Cricket: Harden at the helm
Kent. . . . . . . .144 and 201
Somerset . . . . .211 and 135-3
Somerset win by seven wickets
UNTIL mid-afternoon here yesterday the only games being played were cards and guessing who the next Somerset captain would be after Chris Tavare retires at the end of the season. But then the fate of this match had already been decided in two days, Kent in no doubt that while miracles sometimes do happen in cricket the chances of claiming 9 for 78 for a spectacular victory, when play resumed, was beyond them.
And so it proved once the real game got underway at 3pm following heavy rain, albeit Somerset taking an hour and a half over the necessary and losing two further wickets in the process before achieving their fifth Championship win of the season. Kent had been on the wrong end of the toss, a 10 for 95 return in the match from the leg-spinner Mushtaq Ahmed and a Richard Harden century.

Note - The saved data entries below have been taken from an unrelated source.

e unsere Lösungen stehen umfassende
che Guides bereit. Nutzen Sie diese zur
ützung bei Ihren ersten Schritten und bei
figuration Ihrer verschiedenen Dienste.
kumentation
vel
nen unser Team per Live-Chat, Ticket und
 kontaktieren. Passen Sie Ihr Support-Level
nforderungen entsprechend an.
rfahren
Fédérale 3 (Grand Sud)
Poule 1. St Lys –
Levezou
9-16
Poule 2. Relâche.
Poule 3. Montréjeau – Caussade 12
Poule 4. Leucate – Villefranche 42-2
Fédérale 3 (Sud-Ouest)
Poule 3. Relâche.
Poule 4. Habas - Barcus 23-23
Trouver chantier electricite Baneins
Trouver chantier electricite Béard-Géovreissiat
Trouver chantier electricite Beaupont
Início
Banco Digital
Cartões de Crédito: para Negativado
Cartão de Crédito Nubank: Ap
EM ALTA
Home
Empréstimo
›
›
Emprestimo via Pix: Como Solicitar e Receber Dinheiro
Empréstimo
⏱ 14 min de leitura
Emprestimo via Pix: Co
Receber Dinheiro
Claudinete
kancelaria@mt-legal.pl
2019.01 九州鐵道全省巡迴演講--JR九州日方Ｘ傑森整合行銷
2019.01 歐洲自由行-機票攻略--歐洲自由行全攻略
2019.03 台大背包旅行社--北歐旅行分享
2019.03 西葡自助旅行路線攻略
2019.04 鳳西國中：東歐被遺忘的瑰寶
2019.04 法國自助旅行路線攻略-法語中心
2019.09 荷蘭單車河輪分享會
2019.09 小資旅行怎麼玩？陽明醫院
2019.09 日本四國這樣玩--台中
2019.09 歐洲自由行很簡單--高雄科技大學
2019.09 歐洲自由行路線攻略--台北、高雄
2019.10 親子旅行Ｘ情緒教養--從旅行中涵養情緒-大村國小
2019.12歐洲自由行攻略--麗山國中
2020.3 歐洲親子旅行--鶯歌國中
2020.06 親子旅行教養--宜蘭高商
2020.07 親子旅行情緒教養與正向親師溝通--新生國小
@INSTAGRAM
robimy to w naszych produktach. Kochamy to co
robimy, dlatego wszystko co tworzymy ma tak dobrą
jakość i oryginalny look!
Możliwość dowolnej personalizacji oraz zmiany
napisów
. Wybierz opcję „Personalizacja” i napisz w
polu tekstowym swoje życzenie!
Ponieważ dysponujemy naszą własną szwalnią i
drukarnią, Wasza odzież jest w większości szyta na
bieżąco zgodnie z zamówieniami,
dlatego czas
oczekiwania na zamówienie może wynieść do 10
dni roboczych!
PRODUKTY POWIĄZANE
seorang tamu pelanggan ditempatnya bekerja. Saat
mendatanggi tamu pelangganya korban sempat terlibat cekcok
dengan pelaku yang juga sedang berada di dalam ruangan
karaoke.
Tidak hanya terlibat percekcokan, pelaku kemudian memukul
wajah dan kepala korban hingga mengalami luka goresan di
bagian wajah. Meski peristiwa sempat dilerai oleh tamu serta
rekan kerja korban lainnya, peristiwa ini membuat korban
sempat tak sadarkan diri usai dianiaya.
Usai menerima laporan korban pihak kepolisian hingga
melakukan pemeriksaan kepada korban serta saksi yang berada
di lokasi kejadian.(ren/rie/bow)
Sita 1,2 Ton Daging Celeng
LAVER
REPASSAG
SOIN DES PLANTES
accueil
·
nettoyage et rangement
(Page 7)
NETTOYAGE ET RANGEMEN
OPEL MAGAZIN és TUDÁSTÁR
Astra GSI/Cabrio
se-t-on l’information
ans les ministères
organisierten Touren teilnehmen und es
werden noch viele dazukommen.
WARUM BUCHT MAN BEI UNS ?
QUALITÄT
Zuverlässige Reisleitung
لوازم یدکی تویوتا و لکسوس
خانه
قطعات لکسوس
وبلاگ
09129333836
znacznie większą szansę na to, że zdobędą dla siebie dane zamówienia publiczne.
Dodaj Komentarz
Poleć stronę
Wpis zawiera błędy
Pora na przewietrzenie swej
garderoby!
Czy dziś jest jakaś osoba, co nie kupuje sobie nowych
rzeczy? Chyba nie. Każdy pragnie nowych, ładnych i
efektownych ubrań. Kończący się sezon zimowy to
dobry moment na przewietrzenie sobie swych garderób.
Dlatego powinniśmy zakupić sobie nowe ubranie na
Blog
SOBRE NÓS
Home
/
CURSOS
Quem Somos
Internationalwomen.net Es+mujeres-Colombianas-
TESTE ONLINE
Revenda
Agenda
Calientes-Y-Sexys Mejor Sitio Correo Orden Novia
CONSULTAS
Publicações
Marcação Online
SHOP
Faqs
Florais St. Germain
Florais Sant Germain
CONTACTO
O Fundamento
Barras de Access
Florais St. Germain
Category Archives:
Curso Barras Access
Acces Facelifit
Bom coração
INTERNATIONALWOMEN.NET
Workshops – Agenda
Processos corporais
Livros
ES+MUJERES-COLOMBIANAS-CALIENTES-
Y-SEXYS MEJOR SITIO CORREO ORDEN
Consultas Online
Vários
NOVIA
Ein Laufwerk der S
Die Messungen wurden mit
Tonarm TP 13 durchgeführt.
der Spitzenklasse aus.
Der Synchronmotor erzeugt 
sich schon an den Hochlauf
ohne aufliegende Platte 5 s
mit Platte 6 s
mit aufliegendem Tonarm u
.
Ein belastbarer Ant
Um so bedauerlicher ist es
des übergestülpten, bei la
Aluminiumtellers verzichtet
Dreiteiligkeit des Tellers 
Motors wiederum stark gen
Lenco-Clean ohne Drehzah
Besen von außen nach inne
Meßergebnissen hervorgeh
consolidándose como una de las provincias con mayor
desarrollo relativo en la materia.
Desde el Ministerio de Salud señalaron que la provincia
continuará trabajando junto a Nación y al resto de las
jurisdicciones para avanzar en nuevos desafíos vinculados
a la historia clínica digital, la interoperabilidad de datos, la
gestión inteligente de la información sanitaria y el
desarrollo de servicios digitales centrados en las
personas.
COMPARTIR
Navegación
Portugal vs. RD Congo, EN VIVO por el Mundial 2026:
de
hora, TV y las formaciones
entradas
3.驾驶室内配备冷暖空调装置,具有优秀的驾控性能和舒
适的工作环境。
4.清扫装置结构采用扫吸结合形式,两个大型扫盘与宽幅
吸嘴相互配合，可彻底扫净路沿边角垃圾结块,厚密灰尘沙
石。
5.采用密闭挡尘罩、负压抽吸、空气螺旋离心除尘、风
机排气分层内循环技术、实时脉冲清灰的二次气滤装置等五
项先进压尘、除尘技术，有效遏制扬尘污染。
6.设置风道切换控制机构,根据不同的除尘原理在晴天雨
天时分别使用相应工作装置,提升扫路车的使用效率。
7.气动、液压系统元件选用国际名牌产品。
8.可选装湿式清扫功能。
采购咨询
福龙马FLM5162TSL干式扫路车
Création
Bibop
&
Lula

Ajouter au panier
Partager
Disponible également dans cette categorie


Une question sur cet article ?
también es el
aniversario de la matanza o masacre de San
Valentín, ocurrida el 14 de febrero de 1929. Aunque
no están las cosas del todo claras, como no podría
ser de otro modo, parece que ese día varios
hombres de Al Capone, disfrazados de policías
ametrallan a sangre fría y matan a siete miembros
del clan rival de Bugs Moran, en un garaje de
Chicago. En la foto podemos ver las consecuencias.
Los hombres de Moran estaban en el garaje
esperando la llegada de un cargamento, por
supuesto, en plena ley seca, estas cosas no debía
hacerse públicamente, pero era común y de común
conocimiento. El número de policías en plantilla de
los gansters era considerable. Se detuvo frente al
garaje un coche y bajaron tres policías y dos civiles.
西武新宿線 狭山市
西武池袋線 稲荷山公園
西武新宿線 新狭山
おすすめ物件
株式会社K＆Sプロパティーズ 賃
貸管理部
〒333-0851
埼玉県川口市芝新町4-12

'We needed to set them something like 250 to have had a chance,' Kent's Graham Cowdrey said. Instead, while Trevor Ward had let fly with a crash, bang, wallop of a 95 on Friday, too many of his Kent colleagues had attempted to follow suit and died on the sword.
As for the wicket - upon which Lancashire, seeking nothing more than 88, had been bowled out for 72 in May by Andy Caddick - Harden's grand total of 162 showed what could be achieved by sensible batting. And it was Harden, backed up by a stylish half-century from Nick Folland that included six boundaries, who steered Somerset to their sixth successive Championship victory on this ground yesterday with an unbeaten 41.
Harden, meanwhile, is one of the names being mentioned as Tavare's successor. Somerset, though, are to take their time over finding a replacement, which suggests that the new man will be brought in from elsewhere.